Directions for this task -> An exact reproduction of the data below is expected, free of images.

Data to examine ->

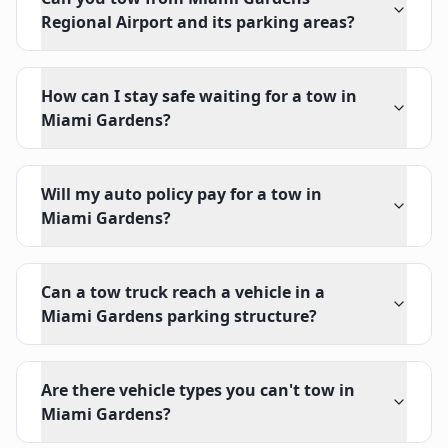
Regional Airport and its parking areas?
How can I stay safe waiting for a tow in
Miami Gardens?
Will my auto policy pay for a tow in
Miami Gardens?
Can a tow truck reach a vehicle in a
Miami Gardens parking structure?
Are there vehicle types you can't tow in
Miami Gardens?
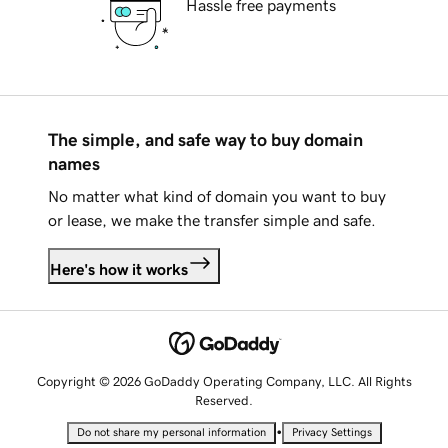
Hassle free payments
The simple, and safe way to buy domain
names
No matter what kind of domain you want to buy
or lease, we make the transfer simple and safe.
Here's how it works
Copyright © 2026 GoDaddy Operating Company, LLC. All Rights
Reserved.
•
Do not share my personal information
Privacy Settings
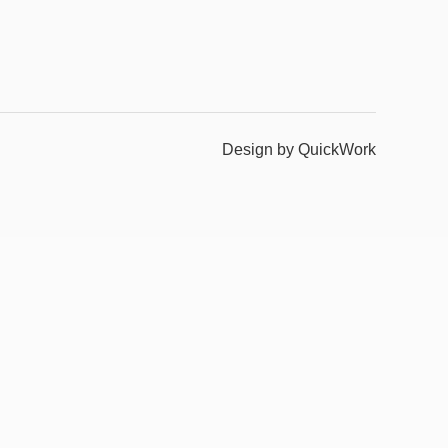
Design by QuickWork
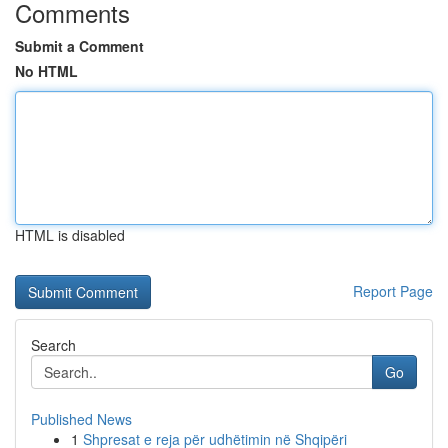
Comments
Submit a Comment
No HTML
HTML is disabled
Report Page
Search
Go
Published News
1
Shpresat e reja për udhëtimin në Shqipëri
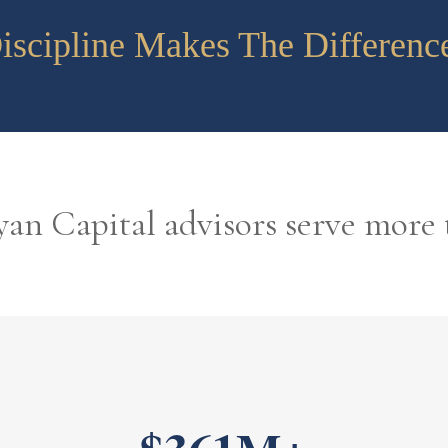
iscipline Makes The Differenc
an Capital advisors serve more 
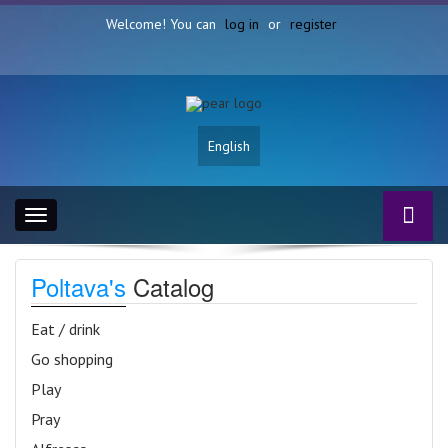
Welcome! You can
log in
or
register
English
Toggle
navigation
Poltava's
Catalog
Eat / drink
Go shopping
Play
Pray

Response area ->
Regional Airport and its parking areas?
How can I stay safe waiting for a tow in
Miami Gardens?
Will my auto policy pay for a tow in
Miami Gardens?
Can a tow truck reach a vehicle in a
Miami Gardens parking structure?
Are there vehicle types you can't tow in
Miami Gardens?
Hassle free payments
The simple, and safe way to buy domain
names
No matter what kind of domain you want to buy
or lease, we make the transfer simple and safe.
Here's how it works
Copyright © 2026 GoDaddy Operating Company, LLC. All Rights
Reserved.
•
Do not share my personal information
Privacy Settings
Design by QuickWork
Comments
Submit a Comment
No HTML
HTML is disabled
Report Page
Search
Go
Published News
1
Shpresat e reja për udhëtimin në Shqipëri
iscipline Makes The Differenc
an Capital advisors serve more 
Welcome! You can
log in
or
register
English
Toggle
navigation
Poltava's
Catalog
Eat / drink
Go shopping
Play
Pray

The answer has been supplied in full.